Paku cut her off with a wave of his hand. "Even if Samir is captured, the North pole will remain a target for the Fire Nation. It's the last bastion of the water tribe. It makes far more sense for him to study under Menma."

"Near the outer gate of Ba Sing Se, where bandits roam, and vagrants rule?" Yara's face turned ashen.

"None of them have dared to intrude on our peace, and the Earth temple has remained a secret for 50 years. Hundreds of ghosts roam its halls, and his cousins will be glad to see him."

"You've seen her memories," Ren interjected, "you know Misha did not want her child to be brought up the way she was. It's obvious he's why she chose to be a diplomat."

"But it's the only way to keep the Child truly safe," Paku argued. "You, of all people, should understand why we cannot coddle our children. It will make them weak and put them at the mercy of their enemies. Coddling our young is why we were so unprepared for the attack over 100 years ago. Only a dozen of us are left, and I refuse to lose a single more. None of my KIN is permitted to be weak."

Paku's voice shook the entire groove. His robes had started to flow as he talked, and his ocean-blue eyes burned red.

Though it was a brief glimpse, Ren saw the man who'd laid waste of legions of Fire benders and cast hurricanes from the heavens to destroy his opponents.

He caught a glimpse of the rage that drove him.

Aaron and Yara would be disappointed, but there was no changing his mind.

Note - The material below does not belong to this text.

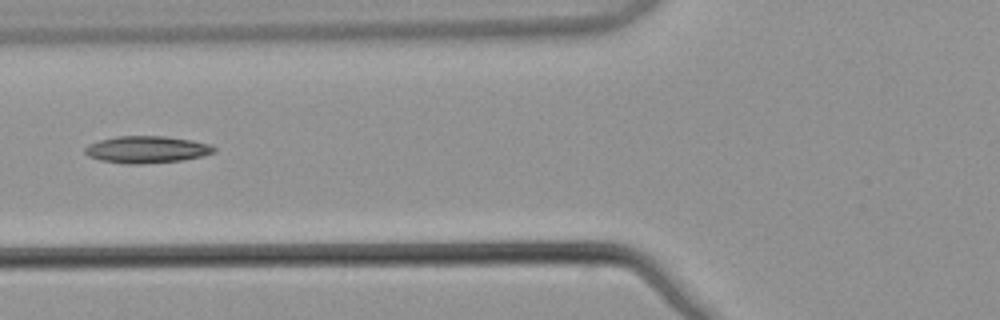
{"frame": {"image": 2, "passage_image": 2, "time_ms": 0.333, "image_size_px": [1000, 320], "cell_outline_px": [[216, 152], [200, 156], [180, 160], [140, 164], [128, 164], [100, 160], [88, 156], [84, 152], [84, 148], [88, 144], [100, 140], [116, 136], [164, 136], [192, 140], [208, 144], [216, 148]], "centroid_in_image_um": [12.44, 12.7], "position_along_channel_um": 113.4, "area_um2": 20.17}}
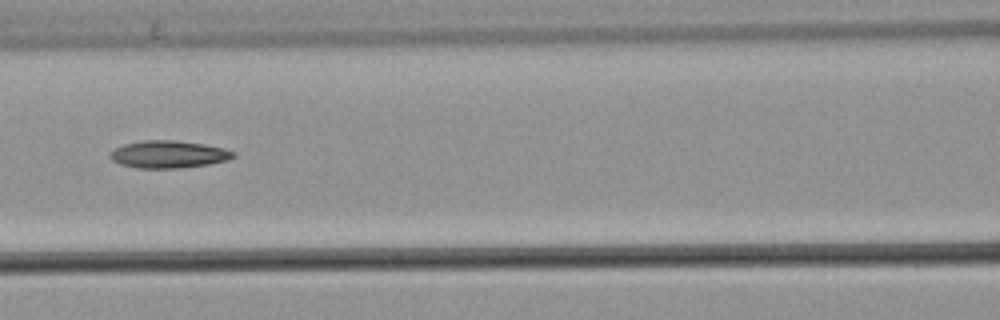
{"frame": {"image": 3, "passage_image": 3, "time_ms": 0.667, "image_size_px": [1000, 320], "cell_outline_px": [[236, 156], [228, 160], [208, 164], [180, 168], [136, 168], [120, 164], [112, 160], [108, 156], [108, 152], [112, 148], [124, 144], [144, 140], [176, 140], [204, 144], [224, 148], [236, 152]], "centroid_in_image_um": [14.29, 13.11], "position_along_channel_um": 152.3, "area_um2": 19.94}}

There was also the small matter that he was right.

"Forgive me, Father. You are right," Ren bowed, and none of the others spoke up. He held his breath as he awaited his Father's pronouncement.

"I understand not wanting to disappoint your child, Ren," Paku said with a heavy sigh, "but we are not permitted to live as we wish. I allowed Misha to stay away for as long as she did because Peta was so young. I may be hard, but I am never cruel. Now that she's returned to the fold, so must her child. In time, they will see that this was the only way. The war is coming to a close, but our struggles are far from over. We all have our parts to play."

"Yes, Father," Ren said, raising his head. Paku's face had reverted to its natural state. He wore his signature smile, and his eyes twinkled with light.

"Now, you must all go," Paku said. "The children need you."